Weyerbacher was founded in 1995 in Easton as the labor of love a homebrewer. With this sort of beginning, it is no surprise that they hit on their first big success just two years later with a Raspberry Imperial Stout. You can feel the love the folks at Weyerbacher have for beers by reading the excitement at their website, by taking one of their Saturday tours, or, most easily, by tasting one (or many) of their brews.
Raspberry Imperial Stout – This is, without any reservation or hyperbole, simply an amazing beer. I have rarely seen a darker beer, and I don’t think I have ever seen a darker, or more perfect, head. The aroma is one of coffee and dark chocolate, and the drinker may be wondering why the word ‘raspberry’ appears in its name. That question is dispelled upon tasting. Those same coffee and chocolate notes come through in the tasting, but they are just rounded out by the sweet raspberry flavors. At 8% ABV, this isn’t the biggest stout you will find, but it is one of the best. On a personal note, this is the beer that pushed me into the world of homebrew, and it has inspired several of my most well-received brews. Weyerbacher’s Old Heathen Imperial Stout has many of the same qualities, but without the hint of raspberry.

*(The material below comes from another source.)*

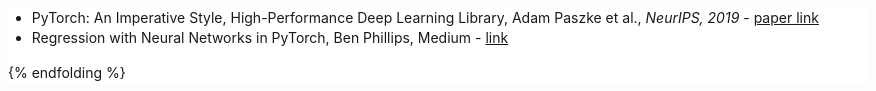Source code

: * PyTorch: An Imperative Style, High-Performance Deep Learning Library, Adam Paszke et al., *NeurIPS, 2019* - [paper link](https://arxiv.org/pdf/1912.01703.pdf) 
* Regression with Neural Networks in PyTorch, Ben Phillips, Medium - [link](https://medium.com/@benjamin.phillips22/simple-regression-with-neural-networks-in-pytorch-313f06910379)

{% endfolding %}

Blithering Idiot Barleywine – Another potent brew, this barleywine weighs in at just over 11% ABV. It is a deep copper color, with hints of malt and dark fruits in the aroma and the palate. Perhaps even more so than Old Horizontal, this barleywine has the complexity and depth of flavor that makes it well worth the time to let it age. Buy a six-pack, try one, and put the rest away in a cool, dark place for at least a year.
For more than 20 years, Stoudt’s beers have been a favorite in and around Adamstown, Pennsylvania. This brewery has grown out of another business, Stoudt’s Black Angus restaurant, an Adamstown tradition for 45 years. These well-crafted beers are the perfect accompaniment to great food, and the combinations you find at the Black Angus just highlight these pairings. Among many great brews, two call out for special recognition:
Scarlet Lady Ale – This is an English-style ale, copper in color with a decent head. The aroma is dominated by a sweet malt note that sticks around in the tasting as well. The palate is rounded out by a touch of caramel flavors and just the right amount of carbonation. This is an excellent beer to pair with meals, and it is not at all challenging for a beginning beer-drinker.
Fat Dog Stout – This beer is everything a stout should be. It combines the smoothness of an oatmeal stout with the big alcohol content (9% ABV) of an imperial. Deeply dark and delicious, coffee and chocolate notes really come through in this beer.
These are just a few of the great beers and great breweries from Pennsylvania. I would heartily recommend these beers, and other products from these breweries, to anyone who likes beer. Even more, I would recommend they find local breweries in their area and try those beers. Do not overlook brewpubs, either. These operations, such as Otto’s Pub & Brewery in State College, pair hand-crafted beers with delicious foods. There is no better way, short of brewing your own, to encourage the growth of craft beers than to support the locals who are create them.